Separator specifies the current separator.
Functions ¶
Types ¶
type FrequencyTable ¶
type FrequencyTable struct {
// contains filtered or unexported fields
}
FrequencyTable is a lookup table that stores the number of occurrences of each unique string in a set of strings.
func NewFrequencyTable ¶
func NewFrequencyTable() *FrequencyTable
NewFrequencyTable creates and initializes an empty frequency table.
func (FrequencyTable) Frequency ¶
func (f FrequencyTable) Frequency(token string) float64
Frequency determines how frequently a token occurs in a set of strings.
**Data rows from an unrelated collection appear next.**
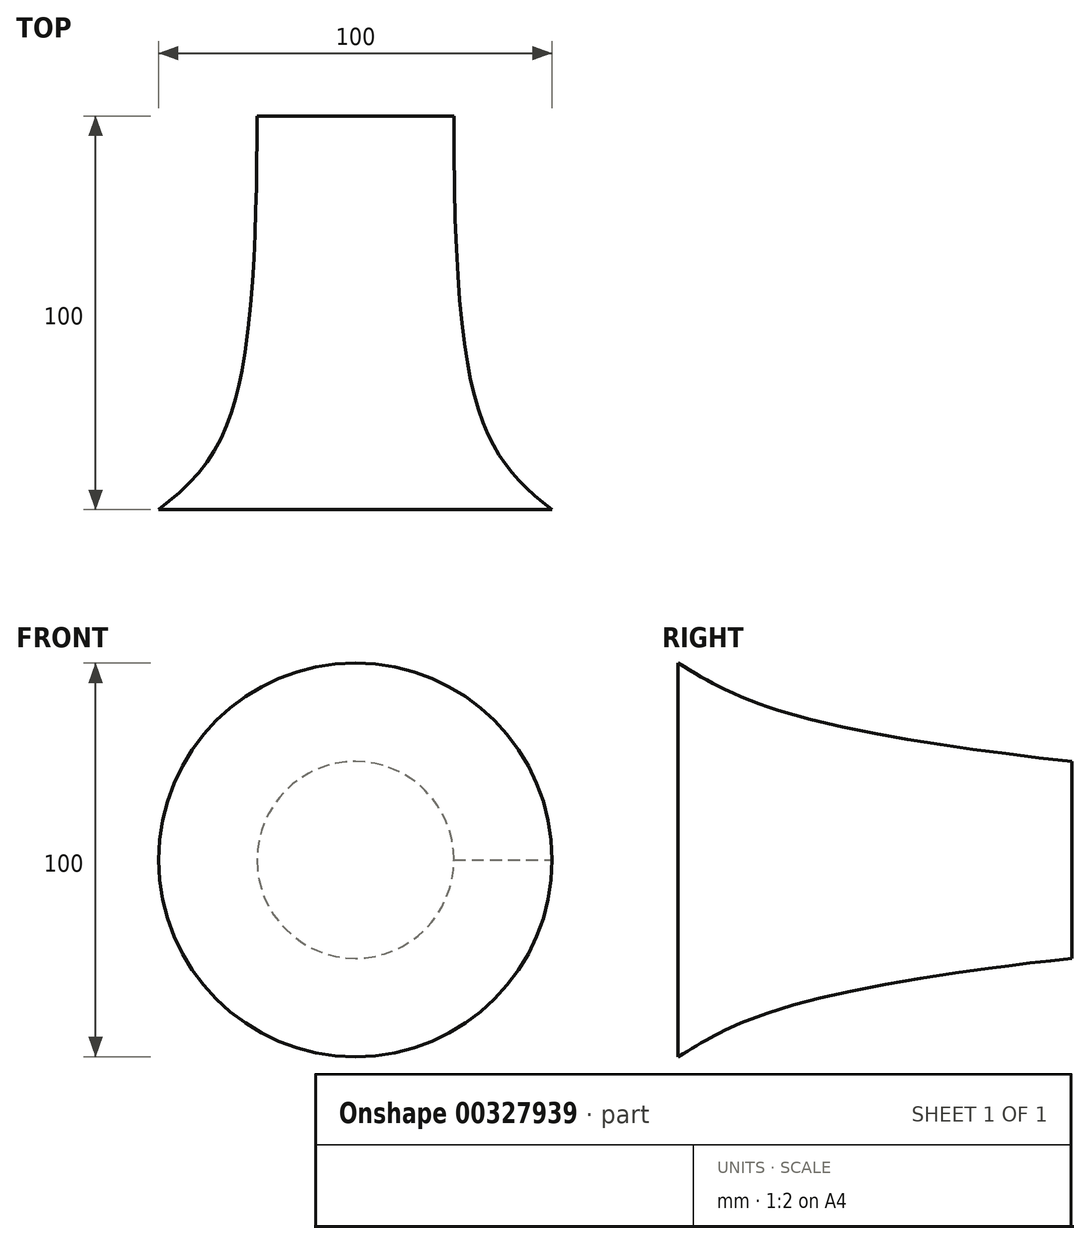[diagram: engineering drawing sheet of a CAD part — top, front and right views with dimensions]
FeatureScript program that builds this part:
annotation { "Feature Type Name" : "Feature", "Feature Type Description" : "" }
export const myFeature = defineFeature(function(context is Context, id is Id, definition is map)
    precondition{}
    {
        {
            var Q0;
            Q0=qCreatedBy(makeId("Front.planeOp"),FACE);
            var sketch = newSketch(context, id + "F0", { "sketchPlane" : qUnion([Q0])});
            skCircle(sketch, "E0", {"center": v(0, 0) * mm, "radius": 25 * mm});
            skSolve(sketch);
        }
        {
            var Q0;
            Q0=qCreatedBy(makeId("Front.planeOp"),FACE);
            cPlane(context, id + "F1", {"entities" : qUnion([Q0]), "cplaneType" : CPlaneType.OFFSET, "offset" : 100 * mm, "width" : 150 * mm, "height" : 150 * mm});
        }
        {
            var Q0;
            Q0=qCreatedBy(id+"F1.planeOp",FACE);
            var sketch = newSketch(context, id + "F2", { "sketchPlane" : qUnion([Q0])});
            skPoint(sketch, "E1.0", {"position": v(0, 0) * mm});
            skCircle(sketch, "E1.1", {"center": v(0, 0) * mm, "radius": 25 * mm, "construction": true});
            skCircle(sketch, "E2", {"center": v(0, 0) * mm, "radius": 50 * mm});
            skSolve(sketch);
        }
        {
            var Q0;
            Q0=qCreatedBy(makeId("Top.planeOp"),FACE);
            var sketch = newSketch(context, id + "F3", { "sketchPlane" : qUnion([Q0])});
            skLineSegment(sketch, "E3.0", {"start": v(50, -100) * mm, "end": v(-50, -100) * mm, "construction": true});
            skLineSegment(sketch, "E3.1", {"start": v(25, 0) * mm, "end": v(-25, 0) * mm, "construction": true});
            skFitSpline(sketch, "E4", {"points": [v(-25, 0) * mm, v(-50, -100) * mm], "startDerivative": vector(0, -225) * mm, "endDerivative": vector(-54, -42) * mm});
            skLineSegment(sketch, "E5", {"start": v(0, 0) * mm, "end": v(0, -100) * mm, "construction": true});
            skFitSpline(sketch, "E6.MirrorCS", {"points": [v(25, 0) * mm, v(50, -100) * mm], "startDerivative": vector(0, -225) * mm, "endDerivative": vector(54, -42) * mm});
            skSolve(sketch);
        }
        {
            var Q0;
            Q0=makeQuery(id+"F0.imprint","IMPRINT",FACE,{"disambiguationData":[TD([[makeQuery(id+"F0.imprint","IMPRINT",EDGE,{"derivedFrom":sQuery(id+"F0.wireOp",EDGE,"E0")}),1.0]])]});
            var Q1;
            Q1=makeQuery(id+"F2.imprint","IMPRINT",FACE,{"disambiguationData":[TD([[makeQuery(id+"F2.imprint","IMPRINT",EDGE,{"derivedFrom":sQuery(id+"F2.wireOp",EDGE,"E2")}),1.0]])]});
            var Q2;
            Q2=sQuery(id+"F3.wireOp",EDGE,"E6.MirrorCS");
            var Q3;
            Q3=sQuery(id+"F3.wireOp",EDGE,"E4");
            loft(context, id + "F4", {"addGuides" : true, "sheetProfilesArray" : [{ "sheetProfileEntities" : qUnion([Q0]) }, { "sheetProfileEntities" : qUnion([Q1]) }], "guidesArray" : [{ "guideEntities" : qUnion([Q2]), "guideDerivativeType" : LoftGuideDerivativeType.DEFAULT, "guideDerivativeMagnitude" : 1 }, { "guideEntities" : qUnion([Q3]), "guideDerivativeType" : LoftGuideDerivativeType.DEFAULT, "guideDerivativeMagnitude" : 1 }]});
        }
    });
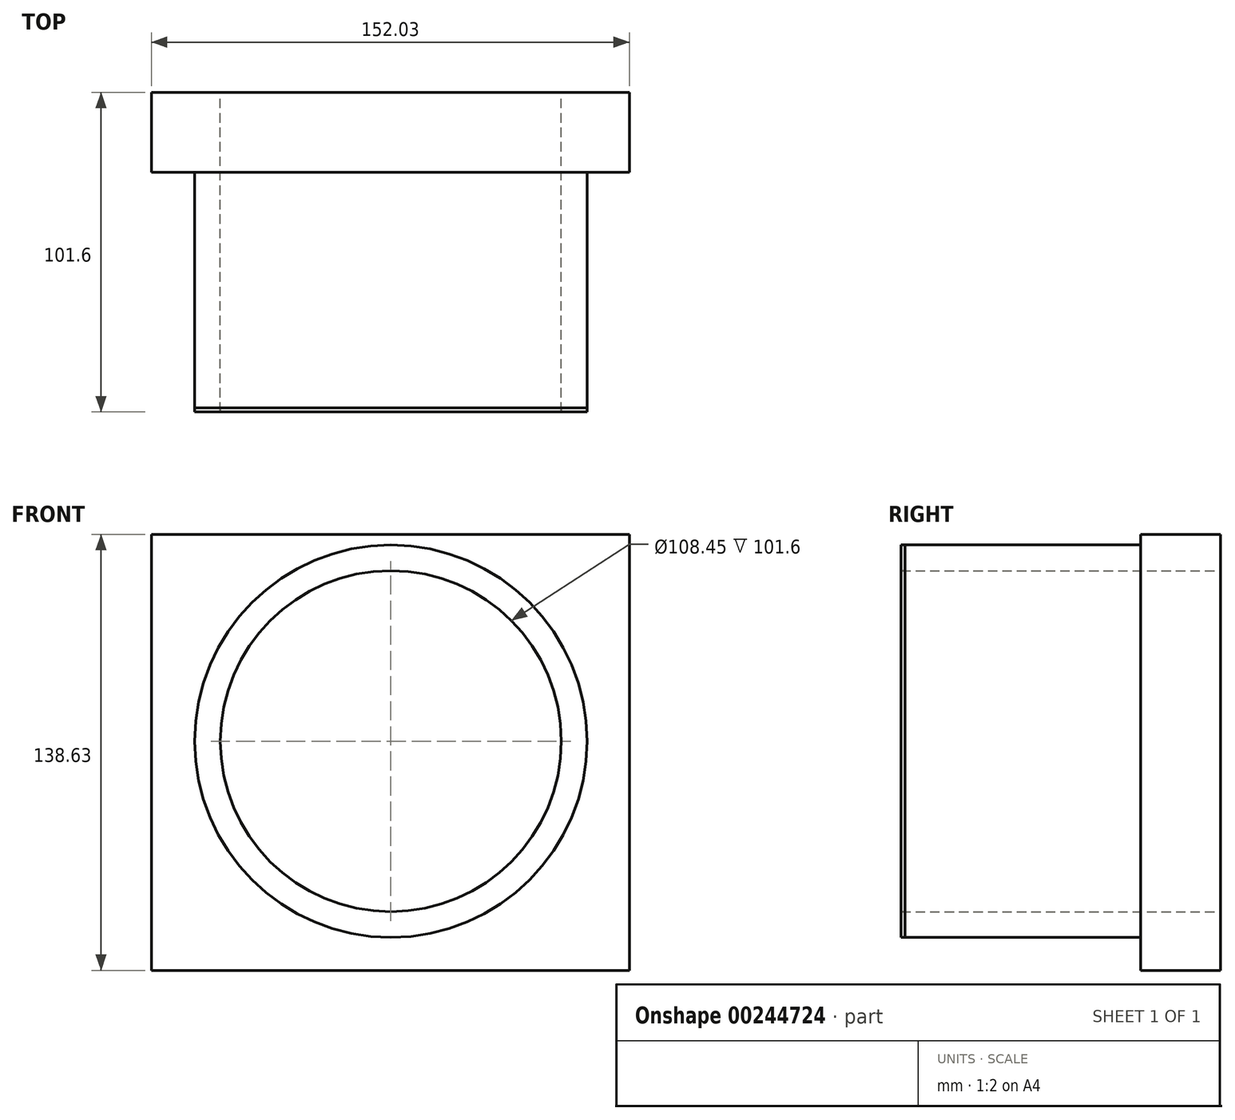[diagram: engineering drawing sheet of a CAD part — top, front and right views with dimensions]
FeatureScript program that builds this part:
annotation { "Feature Type Name" : "Feature", "Feature Type Description" : "" }
export const myFeature = defineFeature(function(context is Context, id is Id, definition is map)
    precondition{}
    {
        {
            var Q0;
            Q0=qCreatedBy(makeId("Front.planeOp"),FACE);
            var sketch = newSketch(context, id + "F0", { "sketchPlane" : qUnion([Q0])});
            skCircle(sketch, "E0", {"center": v(0, 0) * mm, "radius": 54.22 * mm});
            skLineSegment(sketch, "E1.bottom", {"start": v(-76.16, 65.75) * mm, "end": v(75.87, 65.75) * mm});
            skLineSegment(sketch, "E1.top", {"start": v(-76.16, -72.88) * mm, "end": v(75.87, -72.88) * mm});
            skLineSegment(sketch, "E1.left", {"start": v(-76.16, 65.75) * mm, "end": v(-76.16, -72.88) * mm});
            skLineSegment(sketch, "E1.right", {"start": v(75.87, 65.75) * mm, "end": v(75.87, -72.88) * mm});
            skCircle(sketch, "E2", {"center": v(0, 0) * mm, "radius": 62.4 * mm});
            skSolve(sketch);
        }
        {
            var Q0;
            Q0=makeQuery(id+"F0.imprint","IMPRINT",FACE,{"disambiguationData":[TD([[makeQuery(id+"F0.imprint","IMPRINT",EDGE,{"derivedFrom":sQuery(id+"F0.wireOp",EDGE,"E0")}),-1.0]])]});
            extrude(context, id + "F1", {"entities" : qUnion([Q0]), "depth" : 25.4 * mm});
        }
        {
            var Q0;
            Q0=makeQuery(id+"F1.opExtrude","CAP_FACE",FACE,{"disambiguationData":[OSD([sQuery(id+"F0.wireOp",EDGE,"E0"),sQuery(id+"F0.wireOp",EDGE,"E1.bottom"),sQuery(id+"F0.wireOp",EDGE,"E1.top"),sQuery(id+"F0.wireOp",EDGE,"E1.left"),sQuery(id+"F0.wireOp",EDGE,"E1.right")])],"isStart":false});
            var Q1;
            Q1=makeQuery(id+"F1.opExtrude","CAP_FACE",FACE,{"disambiguationData":[OSD([sQuery(id+"F0.wireOp",EDGE,"E0"),sQuery(id+"F0.wireOp",EDGE,"E1.bottom"),sQuery(id+"F0.wireOp",EDGE,"E1.top"),sQuery(id+"F0.wireOp",EDGE,"E1.left"),sQuery(id+"F0.wireOp",EDGE,"E1.right")])],"isStart":true});
            extrude(context, id + "F2", {"entities" : qUnion([Q0, Q1]), "operationType" : NewBodyOperationType.ADD, "depth" : 50.8 * mm});
        }
        {
            var Q0;
            Q0 = qSketchRegion(id + "F0", true);
            var Q1;
            {var subQ0=sQuery(id+"F0.wireOp",EDGE,"E2");var subQ1=sQuery(id+"F0.wireOp",EDGE,"E0");Q1=makeQuery(id+"F2.opExtrude","CAP_FACE",FACE,{"disambiguationData":[OSD([subQ1,subQ0]),TDD([makeQuery(id+"F1.opExtrude","CAP_FACE",FACE,{"disambiguationData":[OSD([subQ1,subQ0])],"isStart":false})])],"isStart":false});}
            extrude(context, id + "F3", {"entities" : qUnion([Q0, Q1]), "operationType" : NewBodyOperationType.ADD, "depth" : 25.4 * mm});
        }
        {
            var Q0;
            Q0=makeQuery(id+"F3.opExtrude","CAP_FACE",FACE,{"disambiguationData":[OSD([sQuery(id+"F0.wireOp",EDGE,"E0"),sQuery(id+"F0.wireOp",EDGE,"E2")])],"isStart":false});
            extrude(context, id + "F4", {"entities" : qUnion([Q0]), "oppositeDirection" : true, "depth" : 1.27 * mm});
        }
    });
func (*FrequencyTable) SetOccurrences ¶
func (f *FrequencyTable) SetOccurrences(token string, occurrences int) error
SetOccurrences sets how many times a token appeared in a set of strings.
func (FrequencyTable) TotalOccurrences ¶
func (f FrequencyTable) TotalOccurrences() int
TotalOccurrences provides the total number of occurrences on the frequency table.
type TokenContext ¶
type TokenContext struct {
// contains filtered or unexported fields
}
TokenContext holds the local and global frequency tables in the context of a given token.
func NewTokenContext ¶
func NewTokenContext(local *FrequencyTable, global *FrequencyTable) TokenContext
NewTokenContext creates a context for the token, setting the local and global frequency tables.
func (TokenContext) Score ¶
func (ctx TokenContext) Score(word string) float64
Score calculates the score for a string based on how frequently a word appears in the program under analysis and in a more global scope of a large set of programs.